Il est également relevé qu’une lettre recommandée datée du 29 juillet 2004 adressée par Monsieur « [S] [N] » à Mademoiselle [K] [G] fait état d’une dette totale de 14.165,91 euros, lui faisant obligation de résilier le contrat de location et lui indiquant de quitter le logement le samedi 21 août 2004 avec un état des lieux à 20h00 précise.
Si ce courrier corrobore le décompte arrêté à la même date, aucun élément n’est rapporté pour la période postérieure jusqu’au jour de l’audience.
En conséquence, l’absence d’éléments clairs et actuels s’agissant du décompte de l’arriéré locatif dû par Madame [K] [G] au jour de l’audience fait obstacle à l’octroi d’une provision.
— Sur les mesures accessoires :
En application de l’article 696 du Code de procédure civile, Monsieur [T] [N], partie perdante, supportera la charge des dépens.
Condamné aux dépens, Monsieur [T] [N] sera débouté de sa demande au titre de l’article 700 du code de procédure civile.

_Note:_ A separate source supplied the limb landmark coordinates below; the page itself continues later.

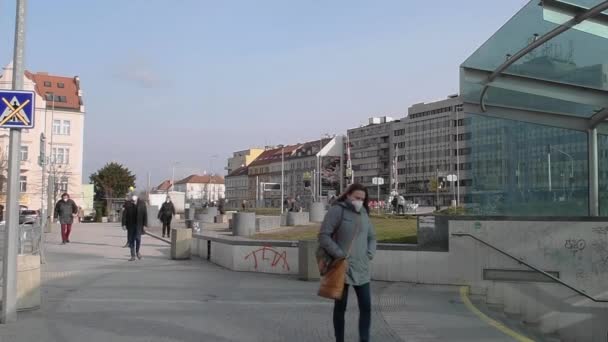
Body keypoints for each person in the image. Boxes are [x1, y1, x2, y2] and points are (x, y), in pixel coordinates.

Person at [318, 183, 377, 342]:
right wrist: (339, 255)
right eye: (357, 197)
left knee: (366, 307)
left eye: (362, 199)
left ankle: (364, 339)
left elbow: (372, 237)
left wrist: (369, 254)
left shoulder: (364, 212)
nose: (359, 201)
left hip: (361, 268)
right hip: (341, 268)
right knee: (340, 308)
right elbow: (324, 236)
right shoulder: (337, 210)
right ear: (348, 195)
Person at [122, 194, 148, 261]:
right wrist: (123, 224)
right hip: (130, 225)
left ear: (137, 199)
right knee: (131, 240)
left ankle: (137, 252)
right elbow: (124, 215)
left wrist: (145, 225)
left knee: (138, 239)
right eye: (132, 200)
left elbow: (145, 214)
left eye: (134, 201)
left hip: (139, 225)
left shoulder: (142, 204)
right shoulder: (128, 204)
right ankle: (132, 256)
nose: (133, 201)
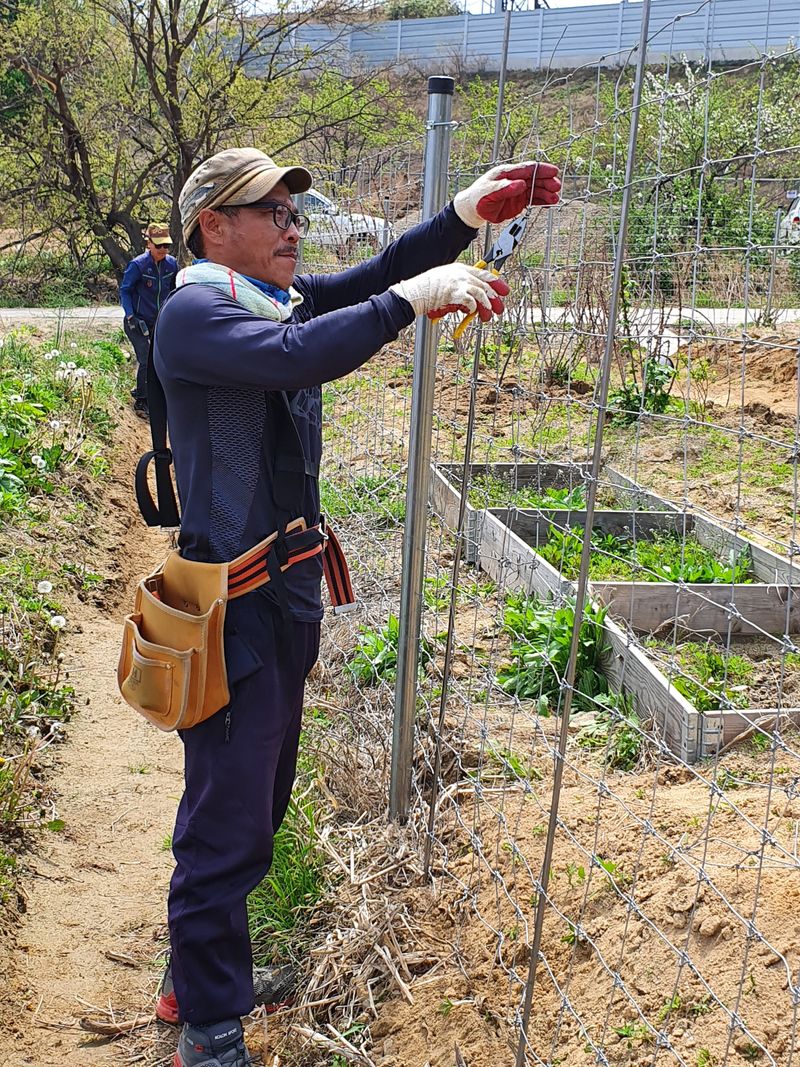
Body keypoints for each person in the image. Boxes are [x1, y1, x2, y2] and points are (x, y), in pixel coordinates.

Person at [150, 146, 560, 1067]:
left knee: (255, 802)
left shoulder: (266, 297)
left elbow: (377, 275)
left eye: (298, 215)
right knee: (227, 822)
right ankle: (210, 1031)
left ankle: (195, 975)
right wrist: (413, 303)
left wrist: (462, 214)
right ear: (214, 226)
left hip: (283, 597)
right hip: (230, 610)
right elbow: (308, 350)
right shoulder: (195, 311)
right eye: (273, 213)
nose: (295, 228)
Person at [119, 223, 178, 418]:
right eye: (159, 246)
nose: (163, 250)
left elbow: (175, 289)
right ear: (149, 244)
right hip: (137, 321)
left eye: (166, 246)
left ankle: (148, 392)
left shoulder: (172, 264)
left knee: (160, 359)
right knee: (145, 359)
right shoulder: (138, 265)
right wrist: (130, 315)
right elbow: (125, 290)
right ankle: (141, 403)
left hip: (160, 321)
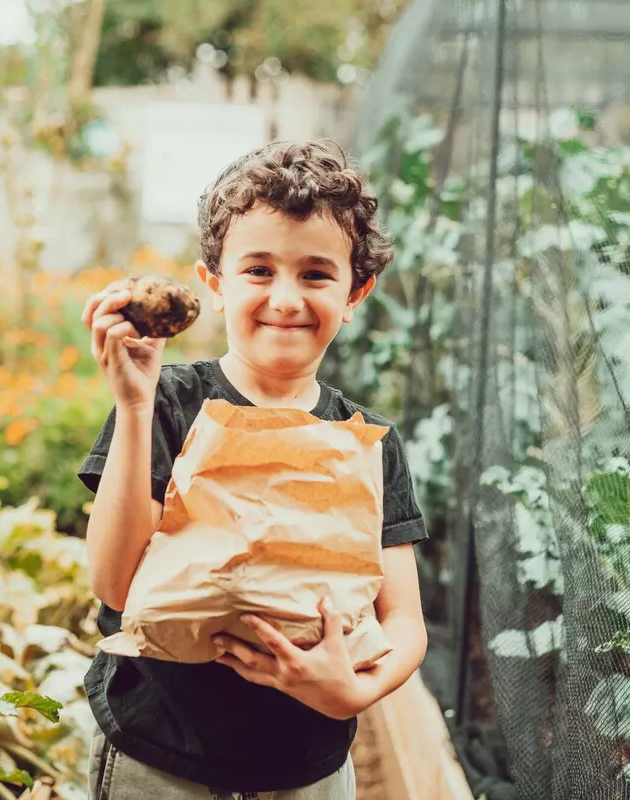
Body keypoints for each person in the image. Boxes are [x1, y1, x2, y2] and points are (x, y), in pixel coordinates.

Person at [77, 139, 429, 800]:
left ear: (356, 291)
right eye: (259, 270)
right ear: (215, 285)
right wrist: (131, 405)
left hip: (309, 766)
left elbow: (404, 619)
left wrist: (354, 690)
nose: (287, 298)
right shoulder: (168, 406)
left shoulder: (367, 443)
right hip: (159, 756)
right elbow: (116, 586)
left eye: (317, 274)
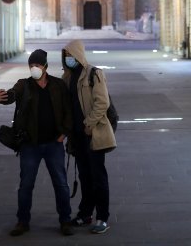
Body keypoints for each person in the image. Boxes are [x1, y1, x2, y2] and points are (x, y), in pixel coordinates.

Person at [0, 49, 74, 237]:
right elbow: (11, 95)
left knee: (61, 183)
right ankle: (22, 221)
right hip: (30, 145)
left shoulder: (58, 85)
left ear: (45, 66)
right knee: (26, 184)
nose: (34, 68)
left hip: (53, 144)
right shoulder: (24, 85)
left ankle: (65, 220)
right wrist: (0, 97)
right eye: (31, 66)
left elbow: (68, 112)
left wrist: (63, 134)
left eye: (37, 65)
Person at [61, 39, 116, 235]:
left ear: (79, 55)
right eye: (66, 56)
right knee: (84, 176)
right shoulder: (66, 77)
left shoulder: (94, 74)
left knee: (98, 176)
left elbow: (103, 103)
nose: (69, 59)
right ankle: (85, 213)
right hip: (77, 136)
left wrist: (88, 124)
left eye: (71, 55)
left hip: (93, 134)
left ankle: (102, 217)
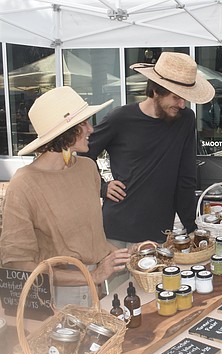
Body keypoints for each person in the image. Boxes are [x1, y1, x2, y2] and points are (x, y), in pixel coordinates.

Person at [0, 86, 132, 308]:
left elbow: (90, 241)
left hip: (95, 291)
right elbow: (19, 264)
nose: (91, 129)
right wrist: (94, 276)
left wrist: (132, 254)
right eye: (84, 124)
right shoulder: (24, 183)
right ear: (65, 132)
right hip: (56, 298)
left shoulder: (88, 168)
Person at [85, 52, 215, 246]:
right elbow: (82, 153)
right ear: (155, 91)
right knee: (120, 279)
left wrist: (191, 228)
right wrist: (102, 187)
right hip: (117, 230)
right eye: (176, 98)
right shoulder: (119, 119)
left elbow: (186, 177)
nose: (182, 104)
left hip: (159, 232)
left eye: (185, 98)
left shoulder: (185, 119)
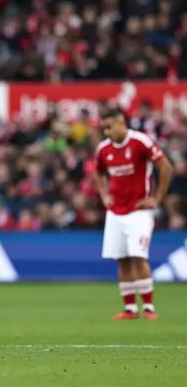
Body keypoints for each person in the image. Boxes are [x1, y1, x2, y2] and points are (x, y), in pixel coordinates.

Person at [94, 108, 173, 320]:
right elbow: (98, 173)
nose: (107, 132)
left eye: (109, 127)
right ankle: (130, 309)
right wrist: (104, 195)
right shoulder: (103, 149)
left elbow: (165, 167)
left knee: (138, 256)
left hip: (139, 210)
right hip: (115, 212)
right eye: (104, 129)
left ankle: (148, 307)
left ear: (121, 122)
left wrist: (156, 199)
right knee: (122, 259)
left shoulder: (141, 142)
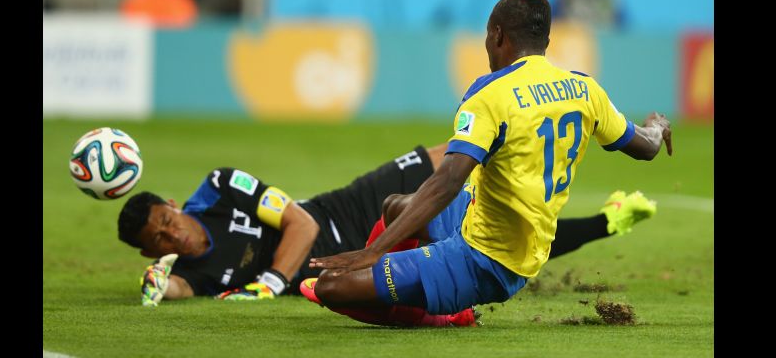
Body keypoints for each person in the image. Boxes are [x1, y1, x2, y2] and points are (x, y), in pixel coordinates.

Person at [304, 0, 672, 328]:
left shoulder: (490, 93)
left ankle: (449, 315)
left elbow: (447, 182)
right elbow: (646, 146)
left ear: (497, 35)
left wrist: (372, 253)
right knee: (396, 206)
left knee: (331, 287)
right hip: (504, 232)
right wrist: (656, 125)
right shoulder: (584, 88)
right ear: (546, 41)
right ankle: (410, 278)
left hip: (485, 259)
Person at [118, 143, 656, 309]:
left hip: (347, 209)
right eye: (159, 241)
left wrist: (270, 283)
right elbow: (181, 288)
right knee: (492, 249)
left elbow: (300, 223)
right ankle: (607, 221)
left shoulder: (218, 189)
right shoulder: (192, 268)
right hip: (351, 256)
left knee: (447, 153)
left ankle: (532, 180)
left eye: (167, 221)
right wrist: (159, 285)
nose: (172, 236)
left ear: (173, 203)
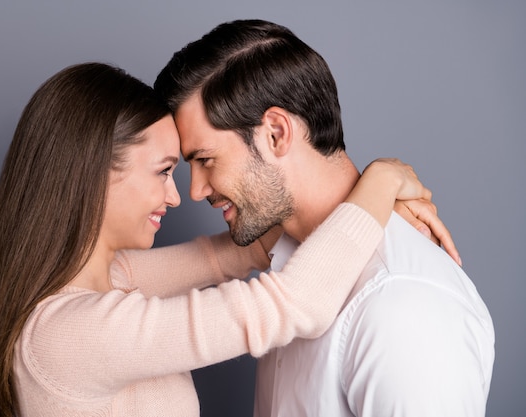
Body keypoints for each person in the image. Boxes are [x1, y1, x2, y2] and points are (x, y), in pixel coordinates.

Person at [0, 62, 446, 417]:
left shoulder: (112, 280)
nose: (179, 197)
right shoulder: (69, 332)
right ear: (91, 177)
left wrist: (366, 204)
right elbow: (295, 304)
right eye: (162, 172)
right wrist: (382, 179)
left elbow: (234, 254)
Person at [150, 19, 495, 417]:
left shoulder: (402, 306)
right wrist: (379, 182)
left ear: (276, 133)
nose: (194, 191)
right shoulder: (290, 269)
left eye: (206, 159)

La présente décision est de plein droit exécutoire à titre provisoire.
PAR CES MOTIFS
Statuant en qualité de juge des contentieux de la protection, publiquement, en référé, par ordonnance mise à disposition au greffe, réputée contradictoire et en premier ressort :
CONSTATONS l’existence d’une contestation sérieuse sur la validité du congé délivré par Madame [K] [G] le 14 mai 2024 ;
CONSTATONS que le décompte produit par Monsieur [T] [N] est incomplet ;
DISONS en conséquence n’y avoir lieu à référé ;
RENVOYONS les parties à se pourvoir devant le Juge du fond pour l’examen de ces demandes;
REJETONS le surplus des demandes ;
CONDAMNONS Monsieur [T] [N] aux dépens ;
REJETONS la demande de Monsieur [T] [N] au titre de l’article 700 du Code de procédure civile ;
RAPPELONS que la présente ordonnance est exécutoire de plein droit par provision ;
Ainsi jugé et prononcé, les jours, mois et an susdits.